On Monday November 7, 2023, the Hon Mia Amor Mottley, Prime Minister and Minister of Finance, Economic Affairs and Investment, rose in Parliament to inform and announce reforms to Barbados’ corporate tax rates by way of a Ministerial Statement.
The prime minister provided the contextual background of why the statement had to be made as well as the recommendations and position taken by the government of Barbados to reform the corporate tax rate.
The context for the statement is well understood by the Barbados Private Sector Association (BPSA). The BPSA opines that the Prime Minister once again brought to the public’s attention and addressed yet another “crisis” for Barbados; that is, the existential risk to our jurisdictional reputation and the real threat to our country’s economic and social development presented by both compliance and non-compliance with the Organisation for Economic Cooperation and Development (OECD).
So why could this be regarded as yet another crisis for Barbados? The impact of the uncertainty since the announcement of the intent of a global minimum corporate tax rate of 15 per cent and what could portend for domestic and international companies operating in Barbados, given our present corporate tax structure, is of significant relevance. This uncertainty had the potential to negatively impact our global business sector and, by extension, the nation’s revenue collection capacity as multinational businesses contemplated the jurisdictional risk of domiciling in Barbados and forecasted the impact of any changes on the sustainability and viability of enterprises beyond 2024.
Our response therefore is firstly that the Ministerial Statement is timely in order to advise the Barbados position and to bring the period of uncertainty to an end. The private sector notes that the rate, as announced, whilst a significant increase from the current rate, is yet moderate when compared to what pertained in 2018 and prior. Within this context, the increase represents a palatable position given the requirement to comply with the OECD guidelines. Each of the productive sectors will now be required to assimilate and assess the impact of the measures and determine how business will truly be impacted while acknowledging that the role of the private sector in the modern economy is to drive economic growth through the creation of value-added goods and services. The value chain sectors such as the manufacturing sector for instance, have already signalled that the impact on their members’ value add in the productive cycle is to be determined.

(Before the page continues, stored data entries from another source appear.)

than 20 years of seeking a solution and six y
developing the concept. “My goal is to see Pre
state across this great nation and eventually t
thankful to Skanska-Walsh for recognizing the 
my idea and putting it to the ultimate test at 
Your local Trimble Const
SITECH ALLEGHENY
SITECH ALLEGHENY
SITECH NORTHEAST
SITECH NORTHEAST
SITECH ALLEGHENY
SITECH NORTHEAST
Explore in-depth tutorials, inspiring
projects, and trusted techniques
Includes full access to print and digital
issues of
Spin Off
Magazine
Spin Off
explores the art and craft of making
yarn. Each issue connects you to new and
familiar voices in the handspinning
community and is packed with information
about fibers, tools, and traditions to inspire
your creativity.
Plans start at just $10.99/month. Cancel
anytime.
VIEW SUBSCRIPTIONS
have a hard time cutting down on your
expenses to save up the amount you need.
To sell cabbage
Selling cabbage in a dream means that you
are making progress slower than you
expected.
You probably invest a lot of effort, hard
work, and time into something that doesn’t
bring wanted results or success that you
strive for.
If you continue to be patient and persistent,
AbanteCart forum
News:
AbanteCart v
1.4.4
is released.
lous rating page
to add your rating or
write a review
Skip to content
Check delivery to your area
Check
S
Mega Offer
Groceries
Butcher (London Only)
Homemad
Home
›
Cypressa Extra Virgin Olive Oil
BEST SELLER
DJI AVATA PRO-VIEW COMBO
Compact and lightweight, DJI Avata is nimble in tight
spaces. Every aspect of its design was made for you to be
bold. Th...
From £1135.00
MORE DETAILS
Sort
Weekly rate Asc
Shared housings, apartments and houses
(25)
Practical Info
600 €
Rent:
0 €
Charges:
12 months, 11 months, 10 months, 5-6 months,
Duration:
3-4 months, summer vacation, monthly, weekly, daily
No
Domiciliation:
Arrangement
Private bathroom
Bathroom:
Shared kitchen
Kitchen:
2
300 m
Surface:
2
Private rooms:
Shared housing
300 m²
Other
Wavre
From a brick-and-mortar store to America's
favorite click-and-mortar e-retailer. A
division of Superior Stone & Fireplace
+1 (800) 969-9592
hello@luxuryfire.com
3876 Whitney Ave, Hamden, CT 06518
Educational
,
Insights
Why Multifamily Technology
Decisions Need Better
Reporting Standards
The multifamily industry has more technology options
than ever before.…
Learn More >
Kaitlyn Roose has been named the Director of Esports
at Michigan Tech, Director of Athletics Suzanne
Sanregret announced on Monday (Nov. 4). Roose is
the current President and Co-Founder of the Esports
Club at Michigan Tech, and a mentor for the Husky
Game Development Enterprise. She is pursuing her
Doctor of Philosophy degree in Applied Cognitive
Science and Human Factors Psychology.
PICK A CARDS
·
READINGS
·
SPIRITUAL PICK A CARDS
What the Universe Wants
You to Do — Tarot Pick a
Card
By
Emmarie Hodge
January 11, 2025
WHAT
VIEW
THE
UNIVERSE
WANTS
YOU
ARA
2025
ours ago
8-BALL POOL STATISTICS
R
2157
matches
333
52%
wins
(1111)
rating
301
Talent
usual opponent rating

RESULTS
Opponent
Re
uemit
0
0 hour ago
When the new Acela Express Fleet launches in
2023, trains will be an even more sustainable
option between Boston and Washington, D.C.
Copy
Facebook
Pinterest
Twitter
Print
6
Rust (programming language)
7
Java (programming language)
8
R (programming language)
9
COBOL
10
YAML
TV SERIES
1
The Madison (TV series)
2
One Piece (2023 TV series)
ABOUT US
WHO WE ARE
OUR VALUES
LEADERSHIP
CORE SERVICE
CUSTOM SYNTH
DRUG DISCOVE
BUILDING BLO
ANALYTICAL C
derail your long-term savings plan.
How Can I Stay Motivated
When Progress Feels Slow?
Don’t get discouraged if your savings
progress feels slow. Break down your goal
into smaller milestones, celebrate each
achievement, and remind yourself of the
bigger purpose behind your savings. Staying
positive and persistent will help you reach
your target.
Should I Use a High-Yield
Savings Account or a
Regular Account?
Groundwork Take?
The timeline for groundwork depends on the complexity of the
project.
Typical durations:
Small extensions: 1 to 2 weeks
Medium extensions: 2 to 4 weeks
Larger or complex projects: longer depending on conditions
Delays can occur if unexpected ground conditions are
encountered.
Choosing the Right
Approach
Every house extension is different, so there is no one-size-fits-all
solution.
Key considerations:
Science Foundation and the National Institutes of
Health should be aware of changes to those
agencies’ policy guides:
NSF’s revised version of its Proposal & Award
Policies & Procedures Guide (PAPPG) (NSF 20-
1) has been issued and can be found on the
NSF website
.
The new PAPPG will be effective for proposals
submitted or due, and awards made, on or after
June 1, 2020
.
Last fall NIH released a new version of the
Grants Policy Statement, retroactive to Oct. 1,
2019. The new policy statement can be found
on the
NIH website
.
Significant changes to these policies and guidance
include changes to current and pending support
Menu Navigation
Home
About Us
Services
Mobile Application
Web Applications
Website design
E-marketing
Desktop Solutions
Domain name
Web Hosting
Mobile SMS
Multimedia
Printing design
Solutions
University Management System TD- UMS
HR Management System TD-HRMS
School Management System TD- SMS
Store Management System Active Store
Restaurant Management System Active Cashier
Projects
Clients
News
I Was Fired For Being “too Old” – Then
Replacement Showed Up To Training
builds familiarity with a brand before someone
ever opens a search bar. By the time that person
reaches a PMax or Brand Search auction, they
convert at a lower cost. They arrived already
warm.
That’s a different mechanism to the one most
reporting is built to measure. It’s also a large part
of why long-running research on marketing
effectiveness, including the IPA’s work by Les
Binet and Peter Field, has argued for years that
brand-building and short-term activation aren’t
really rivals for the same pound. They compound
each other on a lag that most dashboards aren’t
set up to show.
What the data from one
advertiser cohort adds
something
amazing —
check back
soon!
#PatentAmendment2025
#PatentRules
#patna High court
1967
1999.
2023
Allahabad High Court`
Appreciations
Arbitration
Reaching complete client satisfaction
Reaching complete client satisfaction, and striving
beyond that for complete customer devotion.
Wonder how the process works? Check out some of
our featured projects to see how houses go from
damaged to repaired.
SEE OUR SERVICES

The BPSA lauds the fact that consideration was given for a lower corporation tax rate of 5.5 per cent for small businesses whose gross income is less than BD$2 million. In addition, the provision made for Class 1, Class 2 and Class 3 insurance businesses to remain unaffected is well acknowledged. This is positive as Barbados is one of the top 10 Captive insurance Domiciles in the world, noting the vast majority of companies fall into the category of Class I insurance business.
However, there are a mere eight weeks between the time of the announcement of the intended changes and the date of effective implementation. The private sector is therefore cognizant of the need for further directions from the Barbados Revenue Authority given the change to a monthly pre-payment of corporation tax and also for operational systems adjustments to facilitate a smooth transition and compliance within the private sector.
The BPSA urges the private sector of Barbados to maximise the opportunities presented within the context of the new tax credits. Nevertheless, the BPSA cautions of the need for consistency and transparency in determining eligibility for the employment and research and development credits.
We urge that the usual courtesies of information sharing and responses to queries from the private sector be observed, as we collectively seek to navigate any changes and new mandates arising from this corporate taxation reform. We also anticipate further changes to other interlocking pieces of legislation that work harmoniously with corporation tax and would anticipate further transformative measures and revisions to the broader tax code of Barbados.
Has Barbados averted yet another crisis? The answer may not be forthcoming with a degree of certainty but we are hopeful that the position taken by the Barbados government would bring a measure of confidence in the nation’s capacity and willingness to deal with external and internal shocks head-on.
The BPSA is cognisant that the international response to the Barbados announcements and the cascading positions in the 130 countries potentially impacted by the global minimum tax imperative, presents a very fluid situation which may necessitate further changes over the ensuing two years. What is not well assimilated, however, is the consultative process leading to the measures, as announced. The private sector notes that while there was input from select private sector entities, inclusive of many representatives from the global business sector, there was a lack of engagement with the wider private sector constituents. This is unfortunate given the broad-based impact of the domestic measures. Nevertheless, we wish to express our appreciation to the stakeholders who have diligently worked over the past two years in this regard and are heartened by the Prime Minister’s stated intent in the Ministerial Statement to engage with the wider private sector in the upcoming weeks.
The BPSA commits to working with all stakeholders to ensure that Barbados continues to be an attractive place for doing business and so attract a high level of investment by both local and foreign investors. In so doing the BPSA maintains a policy of consultation, engagement and collaboration on any issues arising from these measures.
The Barbados Private Sector Association (BPSA) is the umbrella agency of private sector organisations in Barbados. The role of the association is to promote and defend the interests of the private sector at the national level.